Treinar nada tem a ver com ranks ou faixas, troféus ou distintivos. Arte marcial não é simplesmente brincar com as nossas fantasias. Ela se relaciona com a própria vida e a morte, não somente a forma como nos protegemos em uma situação crítica, letal, mas também como protegemos as vidas dos outros. Você não pode ser outra pessoa, não importando se é um astro do cinema, um grande professor ou um multimilionário. Você deve se tornar você mesmo, seu self verdadeiro. Uma pessoal normal vive apenas 50% ou talvez 80% da sua vida, sem nunca saber quem ela é. Um artista marcial vive 100% da sua vida e se torna impecável. É isto o que o verdadeiro faixa preta deve compreender dentro de si mesmo, ele não é ninguém a não ser ele mesmo, e sua prática o conduz a iluminação para dentro da sua verdadeira identidade, seu self real, Esta é a essência de treinar artes marciais.

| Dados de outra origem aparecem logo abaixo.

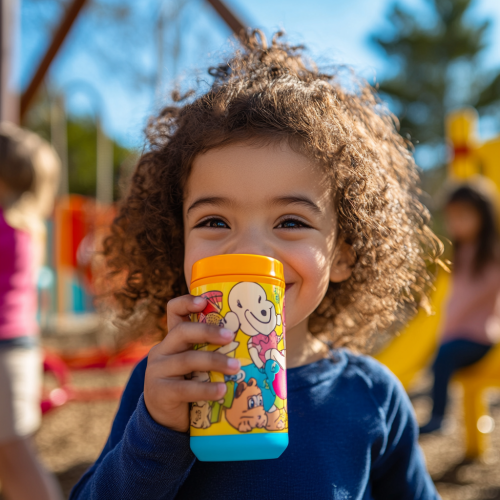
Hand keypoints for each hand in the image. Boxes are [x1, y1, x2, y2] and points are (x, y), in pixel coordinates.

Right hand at [144, 294, 240, 432]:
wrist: (167, 420)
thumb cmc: (191, 384)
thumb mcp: (197, 364)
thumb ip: (211, 351)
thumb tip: (252, 343)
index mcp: (173, 339)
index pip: (174, 311)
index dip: (186, 302)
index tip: (204, 302)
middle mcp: (162, 350)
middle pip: (182, 332)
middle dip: (208, 331)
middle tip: (230, 336)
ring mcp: (157, 371)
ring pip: (187, 360)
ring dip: (215, 361)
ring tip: (235, 367)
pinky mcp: (160, 392)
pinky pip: (185, 388)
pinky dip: (206, 389)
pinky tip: (222, 391)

Para obter a faixa preta, primeiramente pense em perdê-la, não em ganhá-la. Sawaki Kodo, um mestre zen, sempre dizia, "ganhar é sofrer, a perda é iluminação." Se alguém perguntar a diferença entre os artistas marciais das gerações anteriores e aqueles da atualidade, eu resumiria desta forma: os artistas marciais das gerações passadas viam o treinamento como uma "perda". Interromperam tudo por sua arte e por sua prática, deixaram suas famílias, trabalho, segurança, fama, dinheiro, tudo, para se aperfeiçoarem. Hoje pensamos apenas sobre ganhos, "quero isto, quero aquilo." Queremos praticar artes marciais mas também queremos dinheiro, um bom carro, fama, telefones portáteis e tudo aquilo que todo o mundo tem. Shajyamuni Buddha deixou seu reino, seus palácios, uma bela esposa e tudo o mais para finalmente buscar a iluminação. O primeiro estudante de Boddhidharma, considerado o fundador do Kung Fu Shaolin, cortou fora seu braço esquerdo para estudar com seu mestre, Não temos que tomar medidas drásticas, como essa, para aprender artes marciais hoje, mas não devemos esquecer o espírito e a determinação dos grandes mestres do passado.

Quando o estudante vê o seu treino do ponto de vista da perda ao invés do ganho, ele se aproxima do espírito da maestria e verdadeiramente se torna merecedor de uma faixa preta. Somente quando você finalmente pára de pensar em graus, faixas, troféus, fama, dinheiro e na maestria em si mesma, você obterá aquilo que é realmente importante no treinamento. Seja humilde, seja gentil. Cuide dos outros e coloque todos à sua frente. Estudar artes marciais é estudar a si próprio, sua própria identidade, nada tem a ver com grau. Um grande mestre zen disse certa vez: "estudar o zen é esquecê-lo. Esquecer o zen é compreender todas as coisas."